Dataset entries:
** begin **
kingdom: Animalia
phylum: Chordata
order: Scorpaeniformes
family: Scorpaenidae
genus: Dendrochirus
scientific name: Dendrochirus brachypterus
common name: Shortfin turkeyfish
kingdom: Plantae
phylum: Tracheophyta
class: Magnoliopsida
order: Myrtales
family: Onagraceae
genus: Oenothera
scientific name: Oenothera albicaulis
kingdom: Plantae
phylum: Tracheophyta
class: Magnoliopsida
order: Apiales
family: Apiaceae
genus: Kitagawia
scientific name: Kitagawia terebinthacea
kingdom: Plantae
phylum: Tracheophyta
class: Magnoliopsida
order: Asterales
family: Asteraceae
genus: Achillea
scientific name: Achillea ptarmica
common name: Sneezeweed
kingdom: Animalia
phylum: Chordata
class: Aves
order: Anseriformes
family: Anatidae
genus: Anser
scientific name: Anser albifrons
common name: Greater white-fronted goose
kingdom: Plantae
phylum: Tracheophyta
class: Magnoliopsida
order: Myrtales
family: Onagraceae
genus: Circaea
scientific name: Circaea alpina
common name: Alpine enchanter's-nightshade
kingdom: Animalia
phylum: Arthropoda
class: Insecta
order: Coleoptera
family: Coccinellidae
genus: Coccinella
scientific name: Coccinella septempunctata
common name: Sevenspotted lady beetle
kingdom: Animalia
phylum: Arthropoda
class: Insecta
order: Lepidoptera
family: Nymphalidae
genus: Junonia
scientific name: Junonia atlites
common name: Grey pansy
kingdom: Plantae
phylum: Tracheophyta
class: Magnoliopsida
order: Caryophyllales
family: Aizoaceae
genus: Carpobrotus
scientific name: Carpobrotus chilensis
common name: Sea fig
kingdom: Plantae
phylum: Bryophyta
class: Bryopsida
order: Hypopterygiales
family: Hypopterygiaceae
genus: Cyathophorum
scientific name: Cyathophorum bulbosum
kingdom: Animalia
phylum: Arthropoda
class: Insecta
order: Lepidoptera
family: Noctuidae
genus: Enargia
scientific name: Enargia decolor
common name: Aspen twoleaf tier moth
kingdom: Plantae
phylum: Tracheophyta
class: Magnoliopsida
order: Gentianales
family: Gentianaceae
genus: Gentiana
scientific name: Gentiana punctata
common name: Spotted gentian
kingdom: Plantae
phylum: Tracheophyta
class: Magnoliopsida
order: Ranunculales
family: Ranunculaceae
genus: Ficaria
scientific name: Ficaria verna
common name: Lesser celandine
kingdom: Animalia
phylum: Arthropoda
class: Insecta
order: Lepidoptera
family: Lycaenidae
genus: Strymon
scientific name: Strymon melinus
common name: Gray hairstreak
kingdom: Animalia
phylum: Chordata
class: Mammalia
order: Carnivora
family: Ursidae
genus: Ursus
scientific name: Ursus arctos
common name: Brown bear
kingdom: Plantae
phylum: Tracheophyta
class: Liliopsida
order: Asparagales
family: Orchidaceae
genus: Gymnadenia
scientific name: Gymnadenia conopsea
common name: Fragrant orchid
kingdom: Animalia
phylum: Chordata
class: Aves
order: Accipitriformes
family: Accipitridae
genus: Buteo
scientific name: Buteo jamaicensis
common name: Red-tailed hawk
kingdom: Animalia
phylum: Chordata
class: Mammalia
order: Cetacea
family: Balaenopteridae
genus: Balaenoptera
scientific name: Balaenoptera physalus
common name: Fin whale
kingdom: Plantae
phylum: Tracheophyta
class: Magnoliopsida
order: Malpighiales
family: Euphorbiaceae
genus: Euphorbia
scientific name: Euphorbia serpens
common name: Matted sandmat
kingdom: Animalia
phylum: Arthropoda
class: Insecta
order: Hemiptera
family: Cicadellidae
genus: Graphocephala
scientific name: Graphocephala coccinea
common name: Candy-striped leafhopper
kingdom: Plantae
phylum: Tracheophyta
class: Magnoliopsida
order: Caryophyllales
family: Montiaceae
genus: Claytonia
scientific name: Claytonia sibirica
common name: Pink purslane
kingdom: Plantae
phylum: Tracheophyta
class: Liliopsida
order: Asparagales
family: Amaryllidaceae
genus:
** end **
Instructions for the task
Format the listing above as a Markdown table with two columns, Row and Text. Put each non-blank line in its own row with a running number, and leave out any blank lines.

Full answer
| Row | Text |
|---|---|
| 1 | kingdom: Animalia |
| 2 | phylum: Chordata |
| 3 | order: Scorpaeniformes |
| 4 | family: Scorpaenidae |
| 5 | genus: Dendrochirus |
| 6 | scientific name: Dendrochirus brachypterus |
| 7 | common name: Shortfin turkeyfish |
| 8 | kingdom: Plantae |
| 9 | phylum: Tracheophyta |
| 10 | class: Magnoliopsida |
| 11 | order: Myrtales |
| 12 | family: Onagraceae |
| 13 | genus: Oenothera |
| 14 | scientific name: Oenothera albicaulis |
| 15 | kingdom: Plantae |
| 16 | phylum: Tracheophyta |
| 17 | class: Magnoliopsida |
| 18 | order: Apiales |
| 19 | family: Apiaceae |
| 20 | genus: Kitagawia |
| 21 | scientific name: Kitagawia terebinthacea |
| 22 | kingdom: Plantae |
| 23 | phylum: Tracheophyta |
| 24 | class: Magnoliopsida |
| 25 | order: Asterales |
| 26 | family: Asteraceae |
| 27 | genus: Achillea |
| 28 | scientific name: Achillea ptarmica |
| 29 | common name: Sneezeweed |
| 30 | kingdom: Animalia |
| 31 | phylum: Chordata |
| 32 | class: Aves |
| 33 | order: Anseriformes |
| 34 | family: Anatidae |
| 35 | genus: Anser |
| 36 | scientific name: Anser albifrons |
| 37 | common name: Greater white-fronted goose |
| 38 | kingdom: Plantae |
| 39 | phylum: Tracheophyta |
| 40 | class: Magnoliopsida |
| 41 | order: Myrtales |
| 42 | family: Onagraceae |
| 43 | genus: Circaea |
| 44 | scientific name: Circaea alpina |
| 45 | common name: Alpine enchanter's-nightshade |
| 46 | kingdom: Animalia |
| 47 | phylum: Arthropoda |
| 48 | class: Insecta |
| 49 | order: Coleoptera |
| 50 | family: Coccinellidae |
| 51 | genus: Coccinella |
| 52 | scientific name: Coccinella septempunctata |
| 53 | common name: Sevenspotted lady beetle |
| 54 | kingdom: Animalia |
| 55 | phylum: Arthropoda |
| 56 | class: Insecta |
| 57 | order: Lepidoptera |
| 58 | family: Nymphalidae |
| 59 | genus: Junonia |
| 60 | scientific name: Junonia atlites |
| 61 | common name: Grey pansy |
| 62 | kingdom: Plantae |
| 63 | phylum: Tracheophyta |
| 64 | class: Magnoliopsida |
| 65 | order: Caryophyllales |
| 66 | family: Aizoaceae |
| 67 | genus: Carpobrotus |
| 68 | scientific name: Carpobrotus chilensis |
| 69 | common name: Sea fig |
| 70 | kingdom: Plantae |
| 71 | phylum: Bryophyta |
| 72 | class: Bryopsida |
| 73 | order: Hypopterygiales |
| 74 | family: Hypopterygiaceae |
| 75 | genus: Cyathophorum |
| 76 | scientific name: Cyathophorum bulbosum |
| 77 | kingdom: Animalia |
| 78 | phylum: Arthropoda |
| 79 | class: Insecta |
| 80 | order: Lepidoptera |
| 81 | family: Noctuidae |
| 82 | genus: Enargia |
| 83 | scientific name: Enargia decolor |
| 84 | common name: Aspen twoleaf tier moth |
| 85 | kingdom: Plantae |
| 86 | phylum: Tracheophyta |
| 87 | class: Magnoliopsida |
| 88 | order: Gentianales |
| 89 | family: Gentianaceae |
| 90 | genus: Gentiana |
| 91 | scientific name: Gentiana punctata |
| 92 | common name: Spotted gentian |
| 93 | kingdom: Plantae |
| 94 | phylum: Tracheophyta |
| 95 | class: Magnoliopsida |
| 96 | order: Ranunculales |
| 97 | family: Ranunculaceae |
| 98 | genus: Ficaria |
| 99 | scientific name: Ficaria verna |
| 100 | common name: Lesser celandine |
| 101 | kingdom: Animalia |
| 102 | phylum: Arthropoda |
| 103 | class: Insecta |
| 104 | order: Lepidoptera |
| 105 | family: Lycaenidae |
| 106 | genus: Strymon |
| 107 | scientific name: Strymon melinus |
| 108 | common name: Gray hairstreak |
| 109 | kingdom: Animalia |
| 110 | phylum: Chordata |
| 111 | class: Mammalia |
| 112 | order: Carnivora |
| 113 | family: Ursidae |
| 114 | genus: Ursus |
| 115 | scientific name: Ursus arctos |
| 116 | common name: Brown bear |
| 117 | kingdom: Plantae |
| 118 | phylum: Tracheophyta |
| 119 | class: Liliopsida |
| 120 | order: Asparagales |
| 121 | family: Orchidaceae |
| 122 | genus: Gymnadenia |
| 123 | scientific name: Gymnadenia conopsea |
| 124 | common name: Fragrant orchid |
| 125 | kingdom: Animalia |
| 126 | phylum: Chordata |
| 127 | class: Aves |
| 128 | order: Accipitriformes |
| 129 | family: Accipitridae |
| 130 | genus: Buteo |
| 131 | scientific name: Buteo jamaicensis |
| 132 | common name: Red-tailed hawk |
| 133 | kingdom: Animalia |
| 134 | phylum: Chordata |
| 135 | class: Mammalia |
| 136 | order: Cetacea |
| 137 | family: Balaenopteridae |
| 138 | genus: Balaenoptera |
| 139 | scientific name: Balaenoptera physalus |
| 140 | common name: Fin whale |
| 141 | kingdom: Plantae |
| 142 | phylum: Tracheophyta |
| 143 | class: Magnoliopsida |
| 144 | order: Malpighiales |
| 145 | family: Euphorbiaceae |
| 146 | genus: Euphorbia |
| 147 | scientific name: Euphorbia serpens |
| 148 | common name: Matted sandmat |
| 149 | kingdom: Animalia |
| 150 | phylum: Arthropoda |
| 151 | class: Insecta |
| 152 | order: Hemiptera |
| 153 | family: Cicadellidae |
| 154 | genus: Graphocephala |
| 155 | scientific name: Graphocephala coccinea |
| 156 | common name: Candy-striped leafhopper |
| 157 | kingdom: Plantae |
| 158 | phylum: Tracheophyta |
| 159 | class: Magnoliopsida |
| 160 | order: Caryophyllales |
| 161 | family: Montiaceae |
| 162 | genus: Claytonia |
| 163 | scientific name: Claytonia sibirica |
| 164 | common name: Pink purslane |
| 165 | kingdom: Plantae |
| 166 | phylum: Tracheophyta |
| 167 | class: Liliopsida |
| 168 | order: Asparagales |
| 169 | family: Amaryllidaceae |
| 170 | genus: |